The world’s youngest country is among the globe’s poorest and is grappling with its worst flooding in decades as well as a massive influx of refugees fleeing the war in Sudan to the north.
The latest Integrated Food Security Phase Classification (IPC) review estimated that 57 percent of the population would be suffering from acute food insecurity from April.
The United Nations defines acute food insecurity as when a “person’s inability to consume adequate food puts their lives or livelihoods in immediate danger.”
Almost 7.7 million people will be classed as acutely food insecure, according to the IPC, an increase from 7.1 million people the previous lean season.

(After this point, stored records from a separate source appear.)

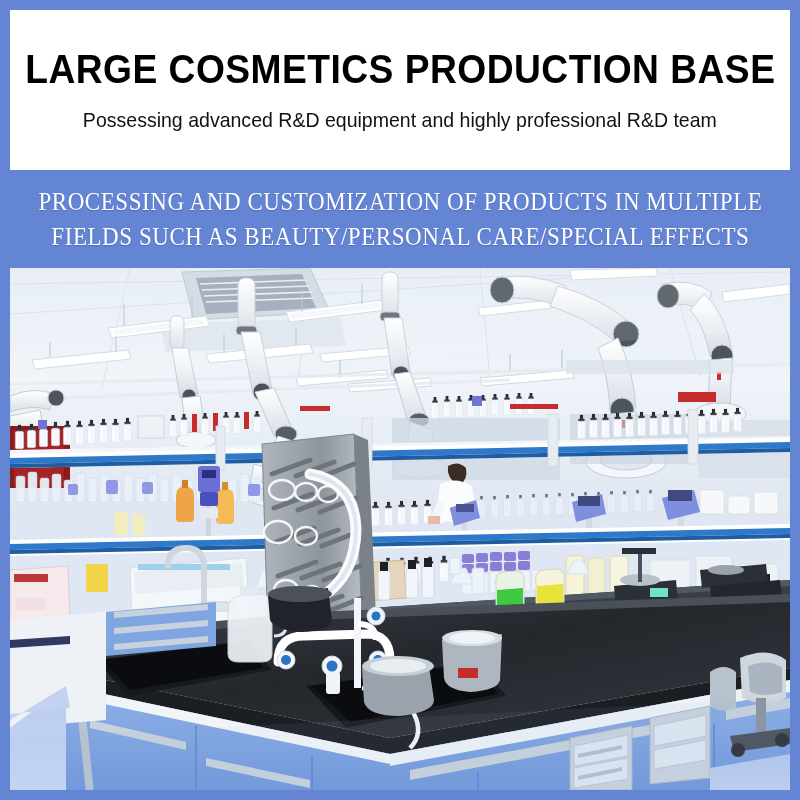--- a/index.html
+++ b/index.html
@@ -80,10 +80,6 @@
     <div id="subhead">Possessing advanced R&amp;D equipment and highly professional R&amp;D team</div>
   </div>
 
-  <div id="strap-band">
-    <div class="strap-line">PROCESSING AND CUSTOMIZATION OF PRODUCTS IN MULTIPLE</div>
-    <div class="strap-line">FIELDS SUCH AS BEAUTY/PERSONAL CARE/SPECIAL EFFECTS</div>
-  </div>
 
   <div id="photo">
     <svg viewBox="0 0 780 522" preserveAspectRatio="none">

“Year after year we see hunger reaching some of the highest levels we’ve seen in South Sudan,” said Mary-Ellen McGroarty of the UN’s World Food Programme (WFP) in South Sudan.
“When we look at the areas with the highest levels of food insecurity, it’s clear that a cocktail of despair — conflict and the climate crisis — are the main drivers,” she said.
More than 85 percent of returnees fleeing the war in Sudan will be acutely food insecure from the next lean season in April.
The data also found that 2.1 million children are at risk of malnutrition, compounded by a lack of safe drinking water and sanitation.
“Malnutrition is the end result of a series of crises,” said Hamida Lasseko, UNICEF’s representative in South Sudan, adding the agency was “deeply concerned” that the numbers would increase if aid was not stepped up.
In October, the World Bank warned widespread flooding was “worsening an already critical humanitarian situation.”
The UN’s humanitarian agency, OCHA, said earlier this month that 1.4 million people had been impacted by the flooding, which had displaced almost 380,000.
Since gaining independence from Sudan in 2011, the world’s youngest nation has remained plagued by chronic instability, violence and economic stagnation as well as climate disasters such as drought and floods.
The country also faces another period of political paralysis after the presidency delayed elections by two years to December 2026, exasperating international partners.
South Sudan boasts plentiful oil resources but the vital source of revenue was decimated in February when an export pipeline was damaged in neighboring war-torn Sudan.